*** TEXT PASSAGE ***
Generation and functional characterization of bovine bone marrow-derived macrophages

Abstract

A culture system for bovine bone marrow derived macrophages (BBMM) was devised, starting with bone marrow cells from tibiae of calf fetuses of over 6 months gestation. Tibiae removed aseptically were sawed open, and the bone marrow was collected, washed and placed in hydrophobic (teflon) containers, thereby allowing the propagation and differentiation of macrophage lineage cells. All other cell types were negatively selected for. This results in enriched macrophage populations between 12 and 18 days of culture which were suitable for use in functional studies. The culture system was strictly serum-dependent but independent of the addition of conditioned medium containing macrophage colony-stimulating factor. The cells were mature macrophages by morphological and histochemical criteria. They expressed CD14 and CD11b, two typical macrophage markers. They were positive for CD18 and CD36 and bound monomeric murine IgG2a, indicating that a high-affinity Fc receptor for this isotype is expressed by bovine macrophages. The cells ingested erythrocytes opsonized by rabbit IgG, human IgG, bovine IgG1 and IgG2. Upon triggering with opsonized zymosan or phorbol 12-myristate 13-acetate, reactive oxygen species were generated. Upon triggering with lipopolysaccharide, BBMM expressed enhanced amounts of procoagulant activity and secreted cytokines, such as tumor necrosis factor and transforming-growth-factor-beta. These criteria identify the cultured cells as resting macrophages.
*** End of TEXT PASSAGE ***
*** DATA TO EXAMINE ***
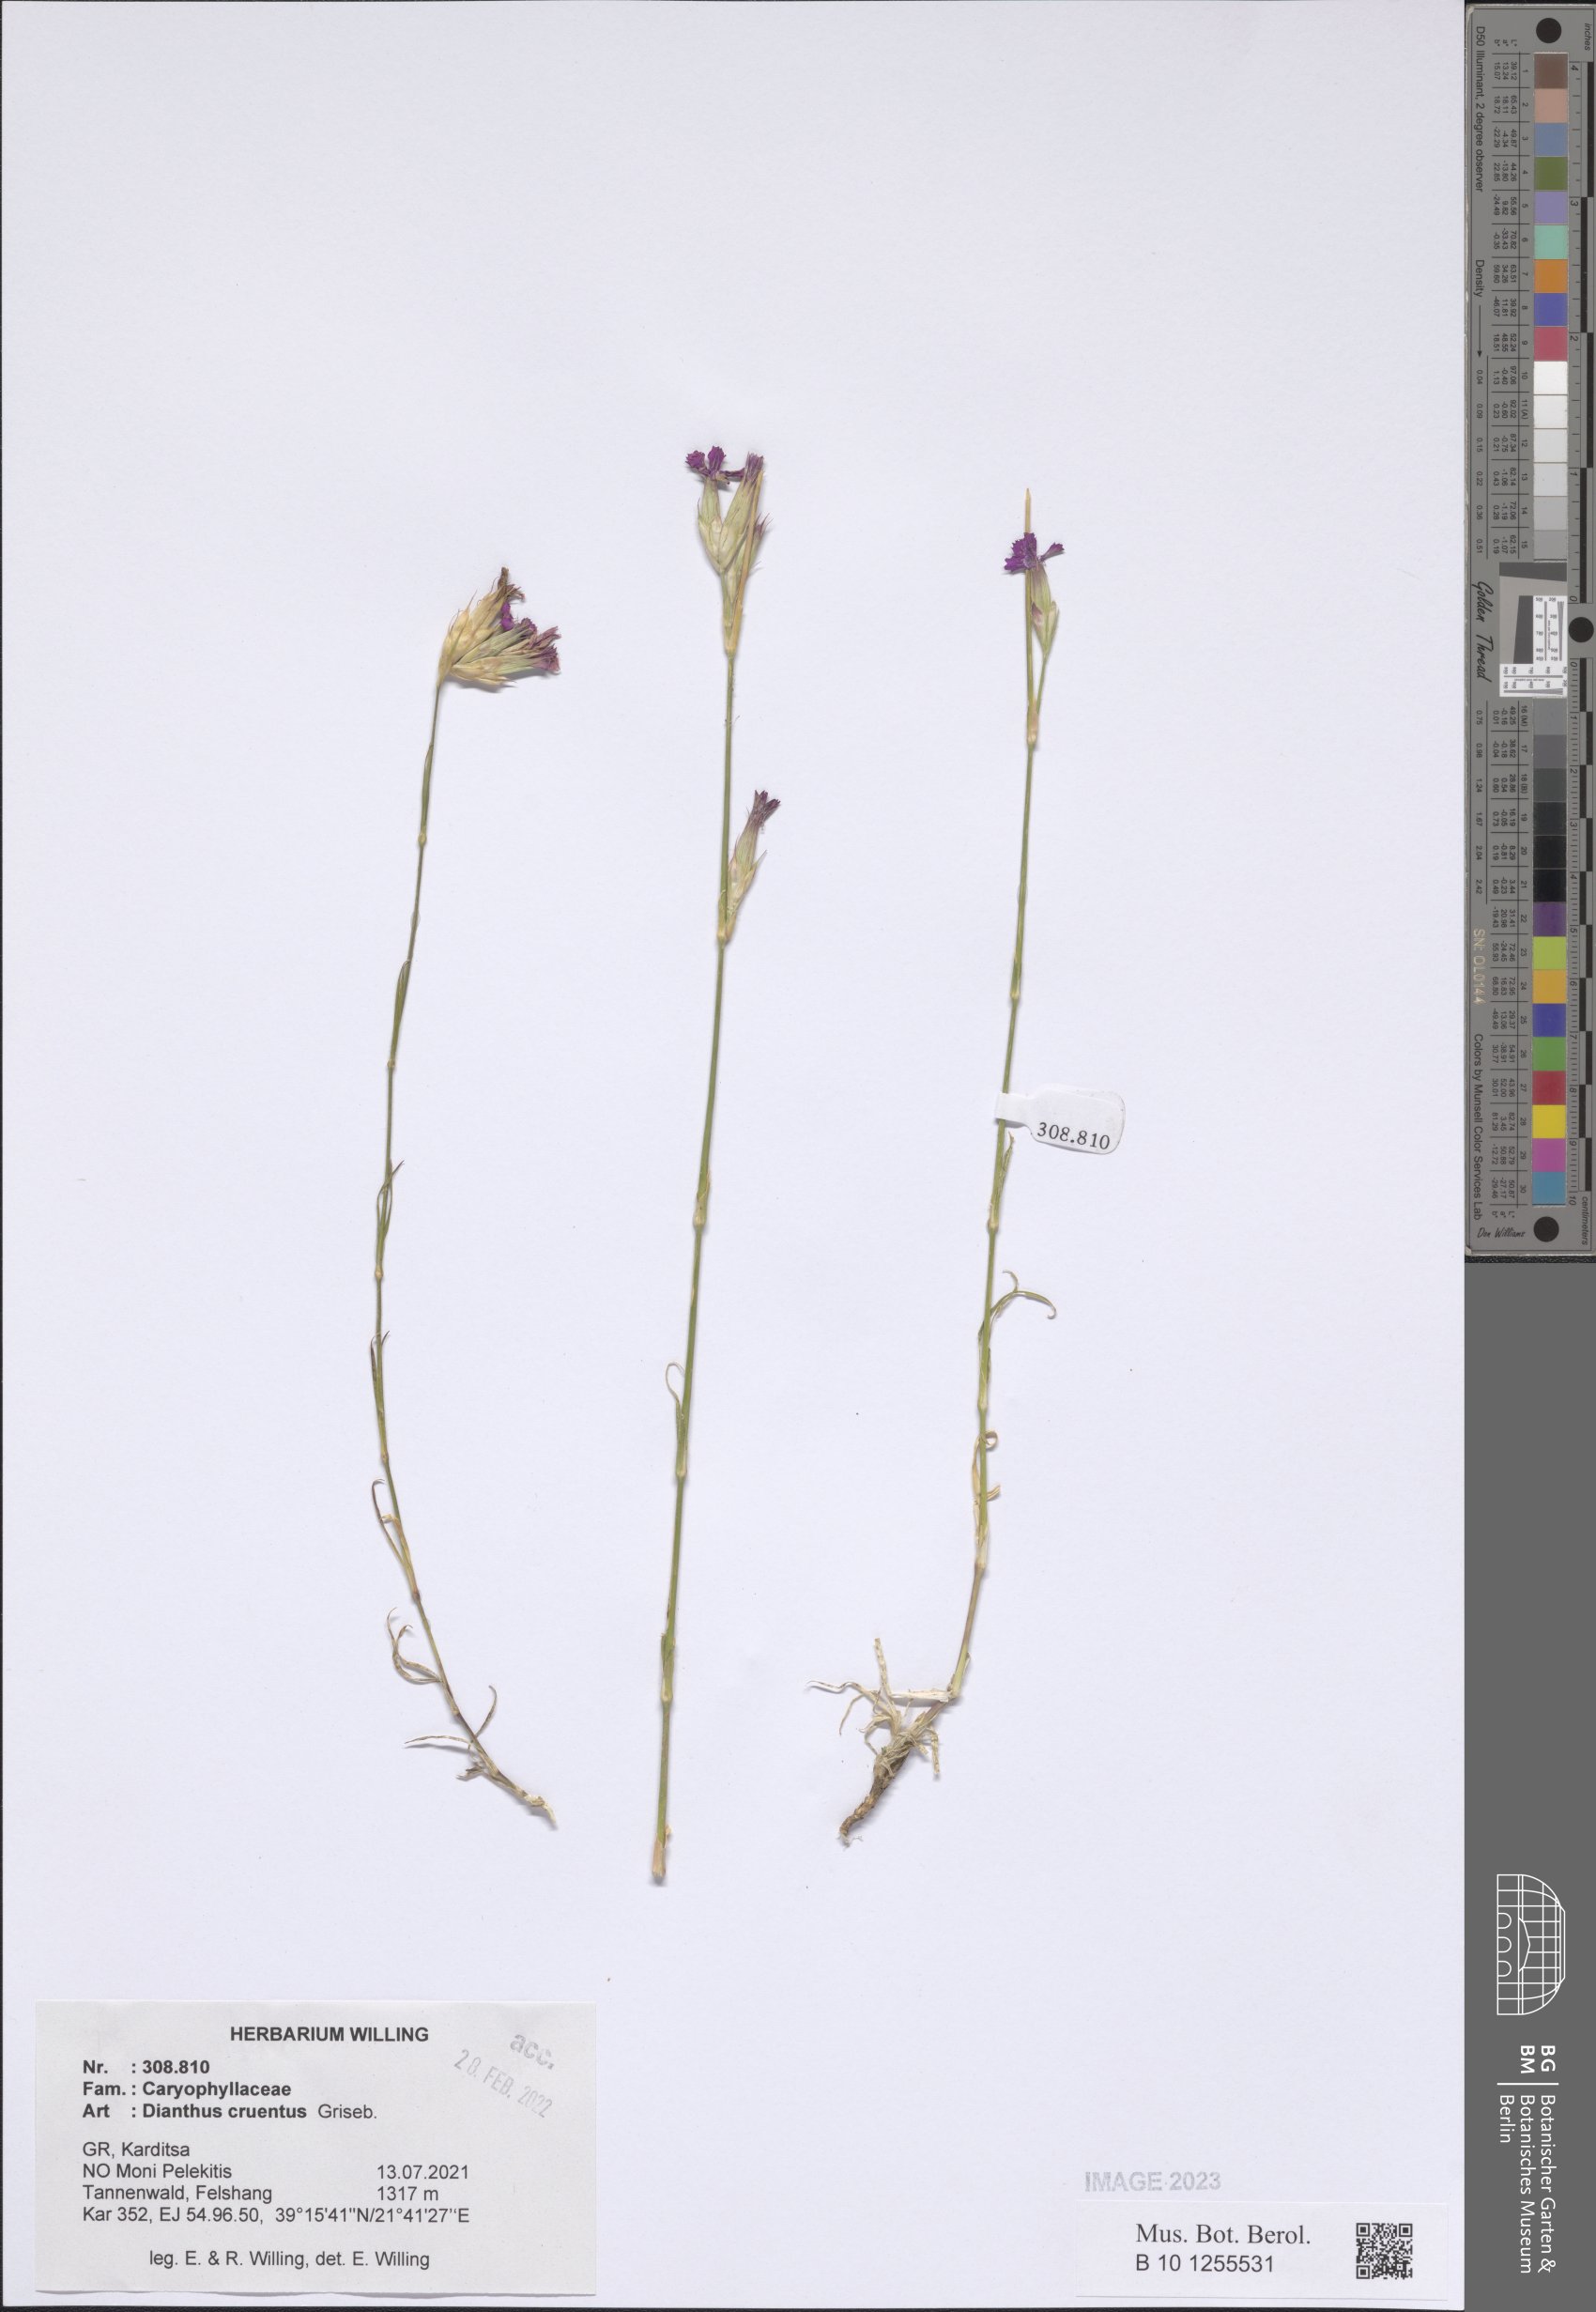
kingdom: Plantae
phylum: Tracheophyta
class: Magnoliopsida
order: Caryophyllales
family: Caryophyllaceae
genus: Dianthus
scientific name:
*** End of DATA TO EXAMINE ***
- **WHAT THE EXERCISE ASKS**: Translate this sentence from the abstract on bovine bone marrow-derived macrophages into Spanish: "They expressed CD14 and CD11b, two typical macrophage markers." The items play no part in this work.

- **YOUR SOLUTION**: Expresaban CD14 y CD11b, dos marcadores típicos de macrófagos.